■ **Point correspondence data across multiple images**:
=====

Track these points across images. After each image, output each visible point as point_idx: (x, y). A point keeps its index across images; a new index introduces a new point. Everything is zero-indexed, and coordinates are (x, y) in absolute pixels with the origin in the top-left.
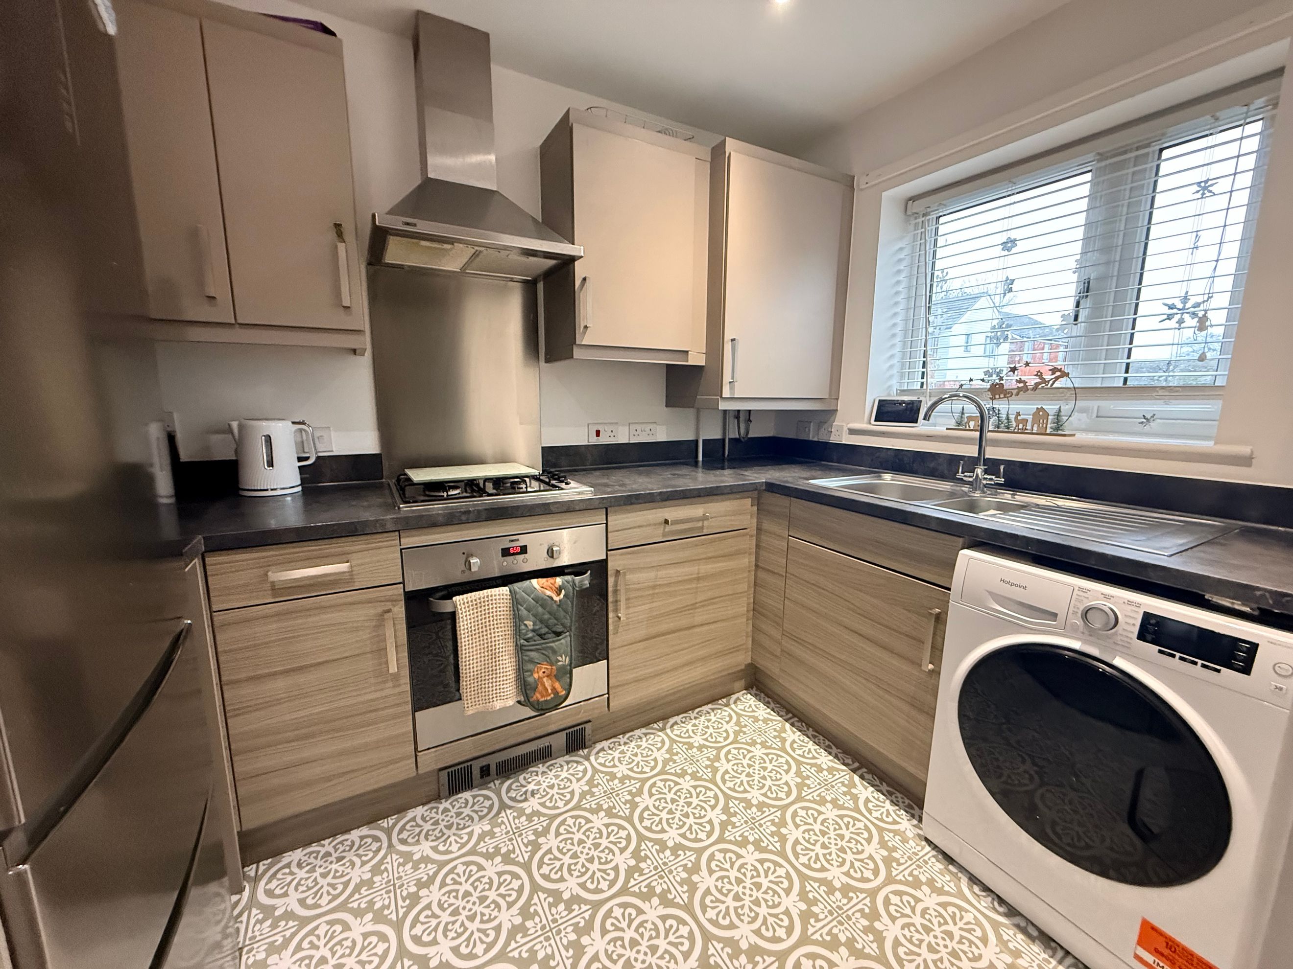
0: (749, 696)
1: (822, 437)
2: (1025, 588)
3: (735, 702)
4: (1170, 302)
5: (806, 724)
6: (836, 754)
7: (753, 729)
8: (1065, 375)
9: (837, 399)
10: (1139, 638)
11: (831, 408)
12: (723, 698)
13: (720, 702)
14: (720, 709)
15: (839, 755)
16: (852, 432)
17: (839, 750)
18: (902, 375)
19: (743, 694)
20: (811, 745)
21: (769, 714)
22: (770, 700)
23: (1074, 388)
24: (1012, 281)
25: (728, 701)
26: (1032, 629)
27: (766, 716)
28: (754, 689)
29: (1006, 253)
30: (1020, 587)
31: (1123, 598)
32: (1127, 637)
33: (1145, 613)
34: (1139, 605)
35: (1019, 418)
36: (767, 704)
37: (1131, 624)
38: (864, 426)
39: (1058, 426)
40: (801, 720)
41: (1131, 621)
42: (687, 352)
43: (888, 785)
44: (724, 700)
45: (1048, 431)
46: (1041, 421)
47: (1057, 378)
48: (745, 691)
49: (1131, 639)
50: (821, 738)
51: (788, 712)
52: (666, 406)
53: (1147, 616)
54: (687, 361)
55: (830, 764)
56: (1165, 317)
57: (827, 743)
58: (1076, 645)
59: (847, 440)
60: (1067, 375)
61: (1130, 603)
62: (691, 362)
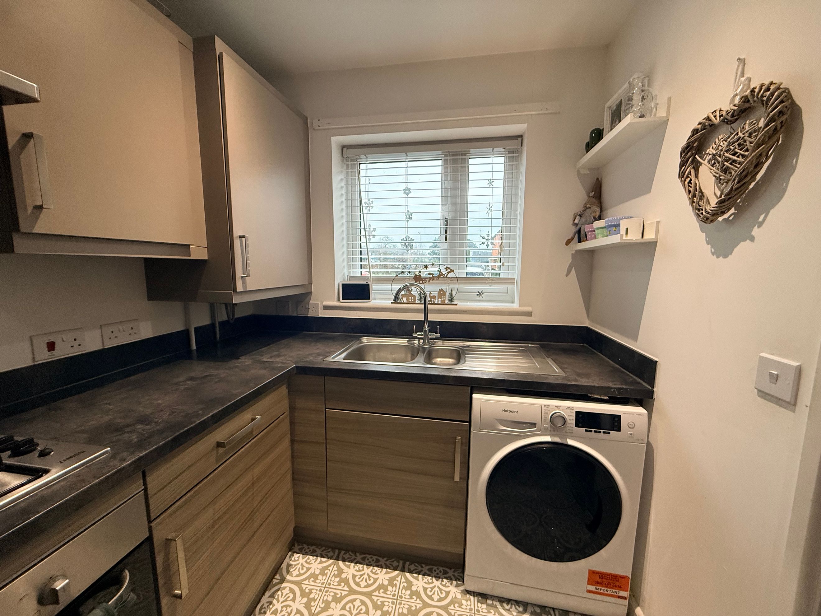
0: (296, 555)
1: (301, 313)
2: (517, 412)
3: (288, 572)
4: (483, 236)
5: (352, 552)
6: (385, 564)
7: (318, 588)
8: (452, 271)
9: (311, 284)
10: (576, 426)
11: (309, 291)
12: (275, 575)
13: (275, 581)
14: (278, 590)
15: (388, 563)
16: (326, 308)
17: (385, 559)
18: (349, 266)
19: (290, 557)
20: (367, 570)
21: (321, 562)
22: (313, 547)
23: (457, 277)
24: (411, 214)
25: (281, 575)
26: (524, 436)
27: (320, 566)
28: (296, 545)
29: (405, 196)
30: (514, 412)
31: (565, 406)
32: (571, 427)
33: (576, 412)
34: (572, 408)
35: (431, 295)
36: (314, 553)
37: (571, 419)
38: (335, 303)
39: (451, 299)
40: (347, 551)
41: (571, 418)
42: (189, 245)
43: (427, 564)
44: (277, 577)
45: (446, 302)
46: (442, 297)
47: (448, 273)
48: (290, 553)
49: (573, 427)
50: (368, 556)
51: (333, 549)
52: (148, 300)
53: (578, 413)
54: (190, 256)
55: (388, 576)
56: (482, 243)
57: (375, 558)
58: (548, 439)
59: (323, 314)
60: (453, 271)
61: (569, 408)
62: (192, 257)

=====

■ **Task goal**:
Which lines in the rows above contain the string "absolute"? Pull out each one and copy it, with case counting in the match.

■ **Response area**:
Track these points across images. After each image, output each visible point as point_idx: (x, y). A point keeps its index across images; a new index introduces a new point. Everything is zero-indexed, and coordinates are (x, y) in absolute pixels with the origin in the top-left.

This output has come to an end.